Продавцы газет возвращаются, задыхающиеся, с пустыми руками. Двор снова наполняется людьми. Разливают вино. Развязаны последние пачки, они уже исчезают, их уносят.
Гудящий рой опять вырывается наружу, встряхивая в этот летний вечер город, оцепеневший от жары.
Толпа взволнована. Бульвары кишат народом.
Ночь в канун битвы...
Уже в тысяче мест мысли французов, разбуженные этой волной героизма, сталкиваются. Безудержный взрыв страстей всколыхнул сердце ночного Парижа.
БУРЯ
I. Собрание в редакции "Сеятеля" перед процессом Золя. Возмущенная толпа под окнамиНовое помещение редакции "Сеятеля" на Университетской улице.
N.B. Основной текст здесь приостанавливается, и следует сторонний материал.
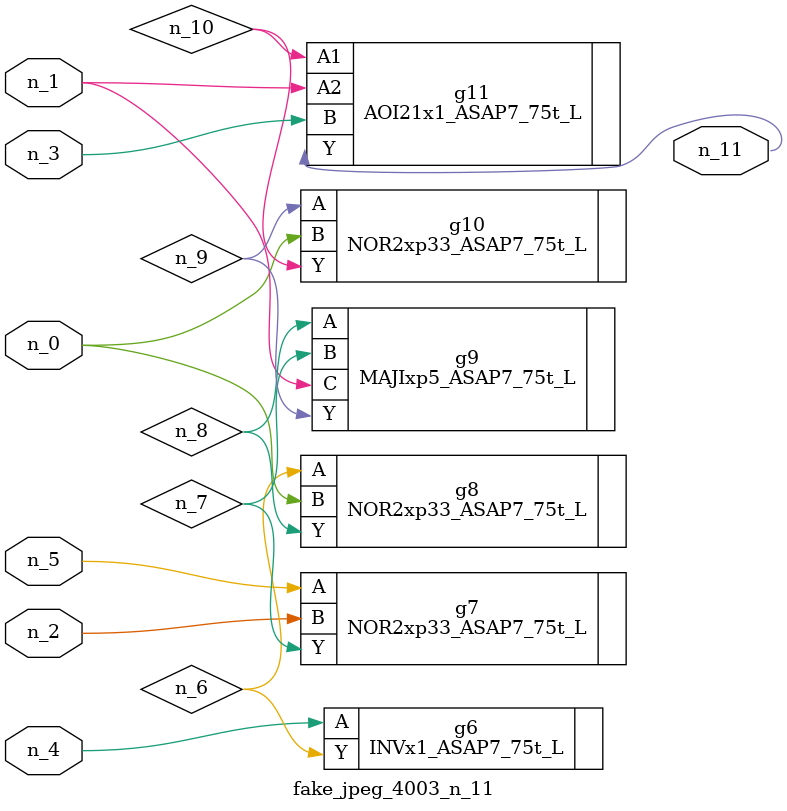
<source format=v>
module fake_jpeg_4003_n_11 (n_3, n_2, n_1, n_0, n_4, n_5, n_11);

input n_3;
input n_2;
input n_1;
input n_0;
input n_4;
input n_5;

output n_11;

wire n_10;
wire n_8;
wire n_9;
wire n_6;
wire n_7;

INVx1_ASAP7_75t_L g6 ( 
.A(n_4),
.Y(n_6)
);

NOR2xp33_ASAP7_75t_L g7 ( 
.A(n_5),
.B(n_2),
.Y(n_7)
);

NOR2xp33_ASAP7_75t_L g8 ( 
.A(n_6),
.B(n_0),
.Y(n_8)
);

MAJIxp5_ASAP7_75t_L g9 ( 
.A(n_8),
.B(n_7),
.C(n_1),
.Y(n_9)
);

NOR2xp33_ASAP7_75t_L g10 ( 
.A(n_9),
.B(n_0),
.Y(n_10)
);

AOI21x1_ASAP7_75t_L g11 ( 
.A1(n_10),
.A2(n_1),
.B(n_3),
.Y(n_11)
);


endmodule
</source>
Ниже четырех окон бельэтажа прикреплены железные листы, на которых черными буквами по белому полю начертано: "Сеятель".
Небольшое помещение из пяти комнат. В первых двух - переписчики, служащие, деловая суета. Третья, побольше, служит залом для заседаний редакции. В комнате, выходящей во двор, - кабинет Баруа; рядом - комната для стенографистки.
17 января 1898 года. Пять часов вечера.
Редакционная комната: большой стол, на нем - чернильницы и бювары; на стене развернутый газетный лист: "Орор"25 за 13 января, с письмом "Я обвиняю"20, и два напечатанных Роллем плаката, воспроизводящих жирным шрифтом заключительную часть письма Золя.
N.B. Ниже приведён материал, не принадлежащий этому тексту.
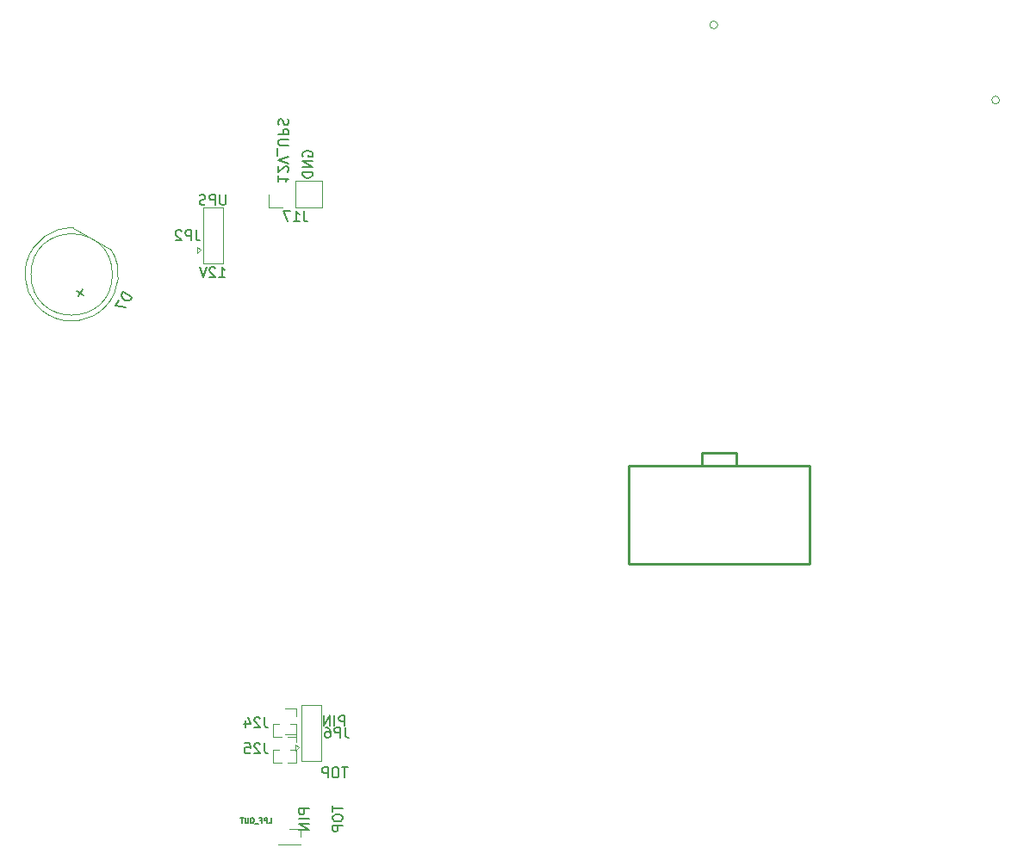
<source format=gbo>
G04 #@! TF.GenerationSoftware,KiCad,Pcbnew,(6.0.5-0)*
G04 #@! TF.CreationDate,2022-10-21T13:34:59+09:00*
G04 #@! TF.ProjectId,qPCR-main,71504352-2d6d-4616-996e-2e6b69636164,rev?*
G04 #@! TF.SameCoordinates,Original*
G04 #@! TF.FileFunction,Legend,Bot*
G04 #@! TF.FilePolarity,Positive*
%FSLAX46Y46*%
G04 Gerber Fmt 4.6, Leading zero omitted, Abs format (unit mm)*
G04 Created by KiCad (PCBNEW (6.0.5-0)) date 2022-10-21 13:34:59*
%MOMM*%
%LPD*%
G01*
G04 APERTURE LIST*
%ADD10C,0.150000*%
%ADD11C,0.127000*%
%ADD12C,0.120000*%
%ADD13C,0.254000*%
G04 APERTURE END LIST*
D10*
X84172335Y-63355811D02*
X83791382Y-64015640D01*
X84311773Y-63876202D02*
X83651944Y-63495250D01*
X105870000Y-50268095D02*
X105822380Y-50172857D01*
X105822380Y-50030000D01*
X105870000Y-49887142D01*
X105965238Y-49791904D01*
X106060476Y-49744285D01*
X106250952Y-49696666D01*
X106393809Y-49696666D01*
X106584285Y-49744285D01*
X106679523Y-49791904D01*
X106774761Y-49887142D01*
X106822380Y-50030000D01*
X106822380Y-50125238D01*
X106774761Y-50268095D01*
X106727142Y-50315714D01*
X106393809Y-50315714D01*
X106393809Y-50125238D01*
X106822380Y-50744285D02*
X105822380Y-50744285D01*
X106822380Y-51315714D01*
X105822380Y-51315714D01*
X106822380Y-51791904D02*
X105822380Y-51791904D01*
X105822380Y-52030000D01*
X105870000Y-52172857D01*
X105965238Y-52268095D01*
X106060476Y-52315714D01*
X106250952Y-52363333D01*
X106393809Y-52363333D01*
X106584285Y-52315714D01*
X106679523Y-52268095D01*
X106774761Y-52172857D01*
X106822380Y-52030000D01*
X106822380Y-51791904D01*
X98271904Y-54012380D02*
X98271904Y-54821904D01*
X98224285Y-54917142D01*
X98176666Y-54964761D01*
X98081428Y-55012380D01*
X97890952Y-55012380D01*
X97795714Y-54964761D01*
X97748095Y-54917142D01*
X97700476Y-54821904D01*
X97700476Y-54012380D01*
X97224285Y-55012380D02*
X97224285Y-54012380D01*
X96843333Y-54012380D01*
X96748095Y-54060000D01*
X96700476Y-54107619D01*
X96652857Y-54202857D01*
X96652857Y-54345714D01*
X96700476Y-54440952D01*
X96748095Y-54488571D01*
X96843333Y-54536190D01*
X97224285Y-54536190D01*
X96271904Y-54964761D02*
X96129047Y-55012380D01*
X95890952Y-55012380D01*
X95795714Y-54964761D01*
X95748095Y-54917142D01*
X95700476Y-54821904D01*
X95700476Y-54726666D01*
X95748095Y-54631428D01*
X95795714Y-54583809D01*
X95890952Y-54536190D01*
X96081428Y-54488571D01*
X96176666Y-54440952D01*
X96224285Y-54393333D01*
X96271904Y-54298095D01*
X96271904Y-54202857D01*
X96224285Y-54107619D01*
X96176666Y-54060000D01*
X96081428Y-54012380D01*
X95843333Y-54012380D01*
X95700476Y-54060000D01*
X103437619Y-52170000D02*
X103437619Y-52741428D01*
X103437619Y-52455714D02*
X104437619Y-52455714D01*
X104294761Y-52550952D01*
X104199523Y-52646190D01*
X104151904Y-52741428D01*
X104342380Y-51789047D02*
X104390000Y-51741428D01*
X104437619Y-51646190D01*
X104437619Y-51408095D01*
X104390000Y-51312857D01*
X104342380Y-51265238D01*
X104247142Y-51217619D01*
X104151904Y-51217619D01*
X104009047Y-51265238D01*
X103437619Y-51836666D01*
X103437619Y-51217619D01*
X104437619Y-50931904D02*
X103437619Y-50598571D01*
X104437619Y-50265238D01*
X103342380Y-50170000D02*
X103342380Y-49408095D01*
X104437619Y-49170000D02*
X103628095Y-49170000D01*
X103532857Y-49122380D01*
X103485238Y-49074761D01*
X103437619Y-48979523D01*
X103437619Y-48789047D01*
X103485238Y-48693809D01*
X103532857Y-48646190D01*
X103628095Y-48598571D01*
X104437619Y-48598571D01*
X103437619Y-48122380D02*
X104437619Y-48122380D01*
X104437619Y-47741428D01*
X104390000Y-47646190D01*
X104342380Y-47598571D01*
X104247142Y-47550952D01*
X104104285Y-47550952D01*
X104009047Y-47598571D01*
X103961428Y-47646190D01*
X103913809Y-47741428D01*
X103913809Y-48122380D01*
X103485238Y-47170000D02*
X103437619Y-47027142D01*
X103437619Y-46789047D01*
X103485238Y-46693809D01*
X103532857Y-46646190D01*
X103628095Y-46598571D01*
X103723333Y-46598571D01*
X103818571Y-46646190D01*
X103866190Y-46693809D01*
X103913809Y-46789047D01*
X103961428Y-46979523D01*
X104009047Y-47074761D01*
X104056666Y-47122380D01*
X104151904Y-47170000D01*
X104247142Y-47170000D01*
X104342380Y-47122380D01*
X104390000Y-47074761D01*
X104437619Y-46979523D01*
X104437619Y-46741428D01*
X104390000Y-46598571D01*
X109963799Y-106272387D02*
X109963799Y-105272387D01*
X109582847Y-105272387D01*
X109487609Y-105320007D01*
X109439990Y-105367626D01*
X109392370Y-105462864D01*
X109392370Y-105605721D01*
X109439990Y-105700959D01*
X109487609Y-105748578D01*
X109582847Y-105796197D01*
X109963799Y-105796197D01*
X108963799Y-106272387D02*
X108963799Y-105272387D01*
X108487609Y-106272387D02*
X108487609Y-105272387D01*
X107916180Y-106272387D01*
X107916180Y-105272387D01*
X106461388Y-114416193D02*
X105461388Y-114416193D01*
X105461388Y-114797145D01*
X105509008Y-114892383D01*
X105556627Y-114940003D01*
X105651865Y-114987622D01*
X105794722Y-114987622D01*
X105889960Y-114940003D01*
X105937579Y-114892383D01*
X105985198Y-114797145D01*
X105985198Y-114416193D01*
X106461388Y-115416193D02*
X105461388Y-115416193D01*
X106461388Y-115892383D02*
X105461388Y-115892383D01*
X106461388Y-116463812D01*
X105461388Y-116463812D01*
X108763388Y-114130479D02*
X108763388Y-114701907D01*
X109763388Y-114416193D02*
X108763388Y-114416193D01*
X108763388Y-115225717D02*
X108763388Y-115416193D01*
X108811008Y-115511431D01*
X108906246Y-115606669D01*
X109096722Y-115654288D01*
X109430055Y-115654288D01*
X109620531Y-115606669D01*
X109715769Y-115511431D01*
X109763388Y-115416193D01*
X109763388Y-115225717D01*
X109715769Y-115130479D01*
X109620531Y-115035241D01*
X109430055Y-114987622D01*
X109096722Y-114987622D01*
X108906246Y-115035241D01*
X108811008Y-115130479D01*
X108763388Y-115225717D01*
X109763388Y-116082860D02*
X108763388Y-116082860D01*
X108763388Y-116463812D01*
X108811008Y-116559050D01*
X108858627Y-116606669D01*
X108953865Y-116654288D01*
X109096722Y-116654288D01*
X109191960Y-116606669D01*
X109239579Y-116559050D01*
X109287198Y-116463812D01*
X109287198Y-116082860D01*
X110249513Y-110352387D02*
X109678085Y-110352387D01*
X109963799Y-111352387D02*
X109963799Y-110352387D01*
X109154275Y-110352387D02*
X108963799Y-110352387D01*
X108868561Y-110400007D01*
X108773323Y-110495245D01*
X108725704Y-110685721D01*
X108725704Y-111019054D01*
X108773323Y-111209530D01*
X108868561Y-111304768D01*
X108963799Y-111352387D01*
X109154275Y-111352387D01*
X109249513Y-111304768D01*
X109344751Y-111209530D01*
X109392370Y-111019054D01*
X109392370Y-110685721D01*
X109344751Y-110495245D01*
X109249513Y-110400007D01*
X109154275Y-110352387D01*
X108297132Y-111352387D02*
X108297132Y-110352387D01*
X107916180Y-110352387D01*
X107820942Y-110400007D01*
X107773323Y-110447626D01*
X107725704Y-110542864D01*
X107725704Y-110685721D01*
X107773323Y-110780959D01*
X107820942Y-110828578D01*
X107916180Y-110876197D01*
X108297132Y-110876197D01*
X97609047Y-62162380D02*
X98180476Y-62162380D01*
X97894761Y-62162380D02*
X97894761Y-61162380D01*
X97990000Y-61305238D01*
X98085238Y-61400476D01*
X98180476Y-61448095D01*
X97228095Y-61257619D02*
X97180476Y-61210000D01*
X97085238Y-61162380D01*
X96847142Y-61162380D01*
X96751904Y-61210000D01*
X96704285Y-61257619D01*
X96656666Y-61352857D01*
X96656666Y-61448095D01*
X96704285Y-61590952D01*
X97275714Y-62162380D01*
X96656666Y-62162380D01*
X96370952Y-61162380D02*
X96037619Y-62162380D01*
X95704285Y-61162380D01*
D11*
X102493710Y-115839814D02*
X102735615Y-115839814D01*
X102735615Y-115331814D01*
X102324376Y-115839814D02*
X102324376Y-115331814D01*
X102130853Y-115331814D01*
X102082472Y-115356005D01*
X102058281Y-115380195D01*
X102034091Y-115428576D01*
X102034091Y-115501147D01*
X102058281Y-115549528D01*
X102082472Y-115573719D01*
X102130853Y-115597909D01*
X102324376Y-115597909D01*
X101647043Y-115573719D02*
X101816376Y-115573719D01*
X101816376Y-115839814D02*
X101816376Y-115331814D01*
X101574472Y-115331814D01*
X101501900Y-115888195D02*
X101114853Y-115888195D01*
X100897138Y-115331814D02*
X100800376Y-115331814D01*
X100751996Y-115356005D01*
X100703615Y-115404385D01*
X100679424Y-115501147D01*
X100679424Y-115670481D01*
X100703615Y-115767243D01*
X100751996Y-115815624D01*
X100800376Y-115839814D01*
X100897138Y-115839814D01*
X100945519Y-115815624D01*
X100993900Y-115767243D01*
X101018091Y-115670481D01*
X101018091Y-115501147D01*
X100993900Y-115404385D01*
X100945519Y-115356005D01*
X100897138Y-115331814D01*
X100461710Y-115331814D02*
X100461710Y-115743052D01*
X100437519Y-115791433D01*
X100413329Y-115815624D01*
X100364948Y-115839814D01*
X100268186Y-115839814D01*
X100219805Y-115815624D01*
X100195615Y-115791433D01*
X100171424Y-115743052D01*
X100171424Y-115331814D01*
X100002091Y-115331814D02*
X99711805Y-115331814D01*
X99856948Y-115839814D02*
X99856948Y-115331814D01*
D10*
X89040821Y-64106981D02*
X88174795Y-63606981D01*
X88055747Y-63813177D01*
X88025558Y-63960705D01*
X88060418Y-64090802D01*
X88119087Y-64179661D01*
X88260235Y-64316138D01*
X88383952Y-64387567D01*
X88572719Y-64441565D01*
X88679007Y-64447945D01*
X88809105Y-64413086D01*
X88921773Y-64313177D01*
X89040821Y-64106981D01*
X87722414Y-64390528D02*
X87389081Y-64967878D01*
X88469392Y-65096724D01*
X105939523Y-55652380D02*
X105939523Y-56366666D01*
X105987142Y-56509523D01*
X106082380Y-56604761D01*
X106225238Y-56652380D01*
X106320476Y-56652380D01*
X104939523Y-56652380D02*
X105510952Y-56652380D01*
X105225238Y-56652380D02*
X105225238Y-55652380D01*
X105320476Y-55795238D01*
X105415714Y-55890476D01*
X105510952Y-55938095D01*
X104606190Y-55652380D02*
X103939523Y-55652380D01*
X104368095Y-56652380D01*
X95343333Y-57522380D02*
X95343333Y-58236666D01*
X95390952Y-58379523D01*
X95486190Y-58474761D01*
X95629047Y-58522380D01*
X95724285Y-58522380D01*
X94867142Y-58522380D02*
X94867142Y-57522380D01*
X94486190Y-57522380D01*
X94390952Y-57570000D01*
X94343333Y-57617619D01*
X94295714Y-57712857D01*
X94295714Y-57855714D01*
X94343333Y-57950952D01*
X94390952Y-57998571D01*
X94486190Y-58046190D01*
X94867142Y-58046190D01*
X93914761Y-57617619D02*
X93867142Y-57570000D01*
X93771904Y-57522380D01*
X93533809Y-57522380D01*
X93438571Y-57570000D01*
X93390952Y-57617619D01*
X93343333Y-57712857D01*
X93343333Y-57808095D01*
X93390952Y-57950952D01*
X93962380Y-58522380D01*
X93343333Y-58522380D01*
X109997323Y-106432380D02*
X109997323Y-107146666D01*
X110044942Y-107289523D01*
X110140180Y-107384761D01*
X110283037Y-107432380D01*
X110378275Y-107432380D01*
X109521132Y-107432380D02*
X109521132Y-106432380D01*
X109140180Y-106432380D01*
X109044942Y-106480000D01*
X108997323Y-106527619D01*
X108949704Y-106622857D01*
X108949704Y-106765714D01*
X108997323Y-106860952D01*
X109044942Y-106908571D01*
X109140180Y-106956190D01*
X109521132Y-106956190D01*
X108092561Y-106432380D02*
X108283037Y-106432380D01*
X108378275Y-106480000D01*
X108425894Y-106527619D01*
X108521132Y-106670476D01*
X108568751Y-106860952D01*
X108568751Y-107241904D01*
X108521132Y-107337142D01*
X108473513Y-107384761D01*
X108378275Y-107432380D01*
X108187799Y-107432380D01*
X108092561Y-107384761D01*
X108044942Y-107337142D01*
X107997323Y-107241904D01*
X107997323Y-107003809D01*
X108044942Y-106908571D01*
X108092561Y-106860952D01*
X108187799Y-106813333D01*
X108378275Y-106813333D01*
X108473513Y-106860952D01*
X108521132Y-106908571D01*
X108568751Y-107003809D01*
X102069519Y-107977385D02*
X102069519Y-108691671D01*
X102117138Y-108834528D01*
X102212376Y-108929766D01*
X102355234Y-108977385D01*
X102450472Y-108977385D01*
X101640948Y-108072624D02*
X101593329Y-108025005D01*
X101498091Y-107977385D01*
X101259996Y-107977385D01*
X101164757Y-108025005D01*
X101117138Y-108072624D01*
X101069519Y-108167862D01*
X101069519Y-108263100D01*
X101117138Y-108405957D01*
X101688567Y-108977385D01*
X101069519Y-108977385D01*
X100164757Y-107977385D02*
X100640948Y-107977385D01*
X100688567Y-108453576D01*
X100640948Y-108405957D01*
X100545710Y-108358338D01*
X100307615Y-108358338D01*
X100212376Y-108405957D01*
X100164757Y-108453576D01*
X100117138Y-108548814D01*
X100117138Y-108786909D01*
X100164757Y-108882147D01*
X100212376Y-108929766D01*
X100307615Y-108977385D01*
X100545710Y-108977385D01*
X100640948Y-108929766D01*
X100688567Y-108882147D01*
X102069519Y-105437385D02*
X102069519Y-106151671D01*
X102117138Y-106294528D01*
X102212376Y-106389766D01*
X102355234Y-106437385D01*
X102450472Y-106437385D01*
X101640948Y-105532624D02*
X101593329Y-105485005D01*
X101498091Y-105437385D01*
X101259996Y-105437385D01*
X101164757Y-105485005D01*
X101117138Y-105532624D01*
X101069519Y-105627862D01*
X101069519Y-105723100D01*
X101117138Y-105865957D01*
X101688567Y-106437385D01*
X101069519Y-106437385D01*
X100212376Y-105770719D02*
X100212376Y-106437385D01*
X100450472Y-105389766D02*
X100688567Y-106104052D01*
X100069519Y-106104052D01*
D12*
X83299974Y-57282789D02*
X87010026Y-59424789D01*
X80829579Y-65844666D02*
G75*
G03*
X87009286Y-59424362I2295421J3974814D01*
G01*
X83300714Y-57283217D02*
G75*
G03*
X80830421Y-65845152I-175714J-4586635D01*
G01*
X87125000Y-61869852D02*
G75*
G03*
X87125000Y-61869852I-4000000J0D01*
G01*
X174340312Y-44715370D02*
G75*
G03*
X174340312Y-44715370I-381000J0D01*
G01*
X146630813Y-37324869D02*
G75*
G03*
X146630813Y-37324869I-381000J0D01*
G01*
X105120000Y-52655000D02*
X105120000Y-55315000D01*
X102520000Y-53985000D02*
X102520000Y-55315000D01*
X102520000Y-55315000D02*
X103850000Y-55315000D01*
X105120000Y-52655000D02*
X107720000Y-52655000D01*
X105120000Y-55315000D02*
X107720000Y-55315000D01*
X107720000Y-52655000D02*
X107720000Y-55315000D01*
X97990000Y-60810000D02*
X97990000Y-55310000D01*
X95490000Y-59160000D02*
X95790000Y-59460000D01*
X95490000Y-59760000D02*
X95490000Y-59160000D01*
X95790000Y-59460000D02*
X95490000Y-59760000D01*
X97990000Y-55310000D02*
X96040000Y-55310000D01*
X96040000Y-55310000D02*
X96040000Y-60810000D01*
X96040000Y-60810000D02*
X97990000Y-60810000D01*
X105620000Y-117960000D02*
X105073471Y-117960000D01*
X103400000Y-117960000D02*
X103400000Y-117895000D01*
X103946529Y-117960000D02*
X103400000Y-117960000D01*
X105620000Y-117200000D02*
X105620000Y-116440000D01*
X105620000Y-116440000D02*
X104510000Y-116440000D01*
X105620000Y-117960000D02*
X105620000Y-117895000D01*
X105620000Y-117960000D02*
X103400000Y-117960000D01*
X105450000Y-108380000D02*
X105150000Y-108680000D01*
X105150000Y-108080000D02*
X105450000Y-108380000D01*
X105150000Y-108680000D02*
X105150000Y-108080000D01*
X105700000Y-104230000D02*
X105700000Y-109730000D01*
X107650000Y-104230000D02*
X105700000Y-104230000D01*
X105700000Y-109730000D02*
X107650000Y-109730000D01*
X107650000Y-109730000D02*
X107650000Y-104230000D01*
D13*
X148490004Y-79400007D02*
X148490004Y-80700007D01*
X137890004Y-90300007D02*
X155690004Y-90300007D01*
X155690004Y-80700007D02*
X137890004Y-80700007D01*
X155690004Y-90300007D02*
X155690004Y-80700007D01*
X137890004Y-80700007D02*
X137890004Y-90300007D01*
X145090004Y-79400007D02*
X145090004Y-80700007D01*
X148490004Y-79400007D02*
X145090004Y-79400007D01*
D12*
X105179998Y-108650005D02*
X104633469Y-108650005D01*
X105179998Y-107130005D02*
X104069998Y-107130005D01*
X102959998Y-108650005D02*
X102959998Y-109855005D01*
X103506527Y-108650005D02*
X102959998Y-108650005D01*
X105179998Y-107890005D02*
X105179998Y-107130005D01*
X105179998Y-108650005D02*
X105179998Y-109855005D01*
X103762468Y-109855005D02*
X102959998Y-109855005D01*
X105179998Y-109855005D02*
X104377528Y-109855005D01*
X103506527Y-106110005D02*
X102959998Y-106110005D01*
X103762468Y-107315005D02*
X102959998Y-107315005D01*
X105179998Y-107315005D02*
X104377528Y-107315005D01*
X105179998Y-104590005D02*
X104069998Y-104590005D01*
X105179998Y-105350005D02*
X105179998Y-104590005D01*
X105179998Y-106110005D02*
X104633469Y-106110005D01*
X102959998Y-106110005D02*
X102959998Y-107315005D01*
X105179998Y-106110005D02*
X105179998Y-107315005D01*
M02*

</source>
Баруа, Арбару, Крестэй, Брэй-Зежер, Порталь и другие сотрудники громко разговаривают.
- Кавеньяк26 утверждает, будто Дрейфус признал себя виновным в утро перед разжалованием.
- Неправда!
- Однако я уверен, что он человек честный...
- Его убедили, будто есть показания того времени.
- К тому же, он не говорит, что видел документ!
Баруа. Как! С тысяча восемьсот девяносто четвертого года существует показание, настолько уличающее подсудимого, что достаточно его обнародовать, чтобы разом покончить со всей этой суматохой, - и за четыре года никто и не подумал предъявить такой документ суду?
Крестэй. Это бросается в глаза!
Баруа. Вот как все это происходило...
Сразу же воцаряется тишина.
Мне рассказывал Люс, он серьезно изучал дело. Вы увидите, как все это просто. Перед самым разжалованием Дрейфус в течение целого часа находился с Лебрен-Рено, капитаном республиканской гвардии. До последней минуты он уверял его в своей невиновности. Он даже заявил, что крикнет об этом во всеуслышание; испугавшись возможного скандала, капитан счел нужным предупредить полковника. Потом Дрейфус рассказал о новом испытании, аналогичном пресловутому диктанту, которому он подвергся несколько дней назад: министр, все еще надеясь получить доказательства, которые могли бы несколько успокоить его совесть, прислал в камеру к осужденному майора дю Пати де Клама спросить его, "не предложил ли Дрейфус Германии документы в патриотических целях", чтобы иметь возможность получить другие, более важные, - уже одно это смягчило бы его вину и повлекло бы более мягкое наказание, Лебрен-Рено, естественно, не знал об этом демарше. Дрейфус, который с минуты на минуту ожидал начала гражданской казни, был, понятно, в возбужденном состоянии; он говорил лихорадочно и довольно бессвязно. Легко понять, что слова его могли быть неверно истолкованы, неверно переданы, искажены при пересказе; отсюда и могла родиться история об обмене документов с заграницей. Что касается Лебрен-Рено, то он в ту пору ни разу не говорил о признаниях. Генерал Даррас запросил сразу же после разжалования, не произошло ли каких-нибудь чрезвычайных происшествий; ему ответили, что ничего особенного не произошло, и он сейчас же доложил об этом министру. На докладе Лебрен-Рено, представленном военному губернатору Парижа - этот доклад Люс видел своими глазами, - имеется пометка: "Ничего существенного". Неужели вы думаете, что если бы Лебрен-Рено выслушал какое-либо признание, то он не поторопился бы доложить об этом? И неужели военный министр, узнав на следующий день о смутных слухах, просочившихся в прессу, не был бы озабочен, если бы слухи эти были хоть сколько-нибудь обоснованы? Разве не отдал бы он тотчас же приказ о проведении нового следствия с тем, чтобы получить это решающее показание? Разве не попытался бы он заставить Дрейфуса сообщить дополнительные подробности, чтобы узнать - ведь это так важно для национальной безопасности, - какие же именно документы были переданы иностранной державе? Нет, право, чем больше размышляешь, тем яснее становится неправдоподобность всей этой истории с признанием.